初めて会った時のスゥリちゃんは、物陰からこちらをじっと見つめてるだけで、こちらから近づこうとしたり声を掛けるとすぐに逃げてしまう子だったそうだ。
何度かカシスさんたちが孤児院に通ってるうちに、徐々に距離が近くなっていって、ある日、気がついたらそばにいて話してくれるようになったらしい。
私が会った時の様子と真逆すぎて、思わずユーフィリアさんを見れば、肯定するようにユーフィリアさんがうなずいた。
「だからスゥちゃんが、初対面なのにユズちゃんにこぉんなに懐いてることに驚いたけど、流石ユズちゃんね、とも思ったわぁ」
「私の方は比較的すぐに仲良くなったけどユズリハちゃんほどじゃないわね。私の場合、この尻尾に惹かれたみたいで、気がついたら引っ付いてて驚いたわ」
なるほど、何かしらのスゥリちゃんと仲良くなるためのフラグがあるけど、私はすでに条件をクリアしてた感じなんだろう。
多分基本的なのがカシスさんので、何度かここに訪れて、驚かせたり怖がらせたりしないってのが条件っぽいなぁ。白妙さんは…もふもふ?が条件?うーんわからん。
私自身が当てはまりそうな条件か……。そう思ってスゥリちゃんを見る。
スゥリちゃんは小首を傾げて、なぁに?と綺麗な紅い瞳がじっとこちらを見つめていて……ん、紅い瞳? あっ、もしかして……
「えっと、もしかして、スゥリちゃんって幻影種か、それのハーフだったりしますか?」
「あら、ユズリハ様、よくお分かりになりましたね」
「えっとね、スゥリは、きゅーけつきと、人のはーふだよ!!」
「そっか、じゃあスゥリちゃんは私と一緒だね」
にっこにこ笑顔でスゥリちゃんが言う。しゃがんで、目線を合わせてスゥリちゃんにそういえば、おんなじー!と嬉しそうに抱きつかれた。
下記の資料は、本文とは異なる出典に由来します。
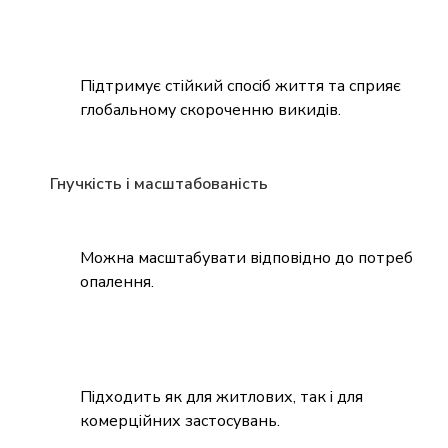
Підтримує стійкий спосіб життя та сприяє
глобальному скороченню викидів.
Гнучкість і масштабованість
Можна масштабувати відповідно до потреб
опалення.
Підходить як для житлових, так і для
комерційних застосувань.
ちなみにスゥリちゃんと私の言葉にカシスさんと白妙さんが驚いてる気配がする。そして、何か言いたげな雰囲気がするけど、とりあえず今は無視しとこ、うん。
「あらあら、ユズリハ様もでしたのね。それでしたらスゥリが初対面で懐くのも分かりますわ」
ユーフィリアさんが、ふふっと笑う。
そして、不意に肩をガシッと掴まれた。そして耳元で囁かれた声に、思わずヒッ…!と変な声が出たのは不可抗力だと思います、はい。
「ゆぅずぅりぃはぁちゃぁ〜ん? あとで、いろいろ、おねぇーさんに、聞かせてくれるかしら??」
恐る恐る振り向けば、にっこにこ笑顔(こっちはなんか怖い)の白妙さん。カシスさんに助けを求めてみたら、腕をバツにして「ごめん、無理❤︎」と口パクで言われてしまった……えっ、助けてよ、カシスさぁーん!!!